## What you need to do
Copy the material below word for word, beginning with its first line and stopping after the line that contains "Count the number of categories in the chart.". Reproduce nothing past that line.

_ _ _ _ _ _ _

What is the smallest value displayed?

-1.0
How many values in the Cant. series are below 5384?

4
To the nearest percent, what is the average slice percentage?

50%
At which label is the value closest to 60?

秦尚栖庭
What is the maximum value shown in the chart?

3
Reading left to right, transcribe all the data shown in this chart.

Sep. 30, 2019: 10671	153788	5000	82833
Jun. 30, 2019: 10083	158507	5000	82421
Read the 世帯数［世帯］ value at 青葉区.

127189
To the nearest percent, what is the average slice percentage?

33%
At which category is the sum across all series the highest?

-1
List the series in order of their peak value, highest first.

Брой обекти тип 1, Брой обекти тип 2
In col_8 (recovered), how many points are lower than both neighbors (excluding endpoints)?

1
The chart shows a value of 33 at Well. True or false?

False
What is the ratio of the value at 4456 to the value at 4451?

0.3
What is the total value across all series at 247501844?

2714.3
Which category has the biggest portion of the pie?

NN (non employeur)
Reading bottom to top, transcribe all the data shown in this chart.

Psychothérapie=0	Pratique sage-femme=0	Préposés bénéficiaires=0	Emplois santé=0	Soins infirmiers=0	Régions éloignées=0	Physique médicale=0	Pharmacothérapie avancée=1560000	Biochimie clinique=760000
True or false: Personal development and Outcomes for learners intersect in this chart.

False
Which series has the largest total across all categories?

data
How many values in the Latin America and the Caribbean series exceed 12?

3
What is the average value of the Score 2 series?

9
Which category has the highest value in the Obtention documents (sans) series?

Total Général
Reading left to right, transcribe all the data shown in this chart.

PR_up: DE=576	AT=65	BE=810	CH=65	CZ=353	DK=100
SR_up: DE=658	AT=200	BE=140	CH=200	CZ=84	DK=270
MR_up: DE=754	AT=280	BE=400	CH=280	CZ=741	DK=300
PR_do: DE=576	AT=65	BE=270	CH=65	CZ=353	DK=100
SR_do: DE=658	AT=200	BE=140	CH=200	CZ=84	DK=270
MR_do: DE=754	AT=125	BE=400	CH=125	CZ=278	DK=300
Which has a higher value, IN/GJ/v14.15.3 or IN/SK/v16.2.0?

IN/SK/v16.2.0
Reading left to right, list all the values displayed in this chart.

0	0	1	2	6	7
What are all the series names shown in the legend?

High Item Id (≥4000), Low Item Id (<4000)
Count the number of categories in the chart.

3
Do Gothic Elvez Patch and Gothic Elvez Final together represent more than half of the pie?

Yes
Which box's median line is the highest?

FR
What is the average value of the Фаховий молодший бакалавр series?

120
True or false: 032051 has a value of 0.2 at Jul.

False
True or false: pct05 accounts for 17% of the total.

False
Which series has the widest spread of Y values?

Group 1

_ _ _ _ _ _ _

## Exercise solution
What is the smallest value displayed?

-1.0
How many values in the Cant. series are below 5384?

4
To the nearest percent, what is the average slice percentage?

50%
At which label is the value closest to 60?

秦尚栖庭
What is the maximum value shown in the chart?

3
Reading left to right, transcribe all the data shown in this chart.

Sep. 30, 2019: 10671	153788	5000	82833
Jun. 30, 2019: 10083	158507	5000	82421
Read the 世帯数［世帯］ value at 青葉区.

127189
To the nearest percent, what is the average slice percentage?

33%
At which category is the sum across all series the highest?

-1
List the series in order of their peak value, highest first.

Брой обекти тип 1, Брой обекти тип 2
In col_8 (recovered), how many points are lower than both neighbors (excluding endpoints)?

1
The chart shows a value of 33 at Well. True or false?

False
What is the ratio of the value at 4456 to the value at 4451?

0.3
What is the total value across all series at 247501844?

2714.3
Which category has the biggest portion of the pie?

NN (non employeur)
Reading bottom to top, transcribe all the data shown in this chart.

Psychothérapie=0	Pratique sage-femme=0	Préposés bénéficiaires=0	Emplois santé=0	Soins infirmiers=0	Régions éloignées=0	Physique médicale=0	Pharmacothérapie avancée=1560000	Biochimie clinique=760000
True or false: Personal development and Outcomes for learners intersect in this chart.

False
Which series has the largest total across all categories?

data
How many values in the Latin America and the Caribbean series exceed 12?

3
What is the average value of the Score 2 series?

9
Which category has the highest value in the Obtention documents (sans) series?

Total Général
Reading left to right, transcribe all the data shown in this chart.

PR_up: DE=576	AT=65	BE=810	CH=65	CZ=353	DK=100
SR_up: DE=658	AT=200	BE=140	CH=200	CZ=84	DK=270
MR_up: DE=754	AT=280	BE=400	CH=280	CZ=741	DK=300
PR_do: DE=576	AT=65	BE=270	CH=65	CZ=353	DK=100
SR_do: DE=658	AT=200	BE=140	CH=200	CZ=84	DK=270
MR_do: DE=754	AT=125	BE=400	CH=125	CZ=278	DK=300
Which has a higher value, IN/GJ/v14.15.3 or IN/SK/v16.2.0?

IN/SK/v16.2.0
Reading left to right, list all the values displayed in this chart.

0	0	1	2	6	7
What are all the series names shown in the legend?

High Item Id (≥4000), Low Item Id (<4000)
Count the number of categories in the chart.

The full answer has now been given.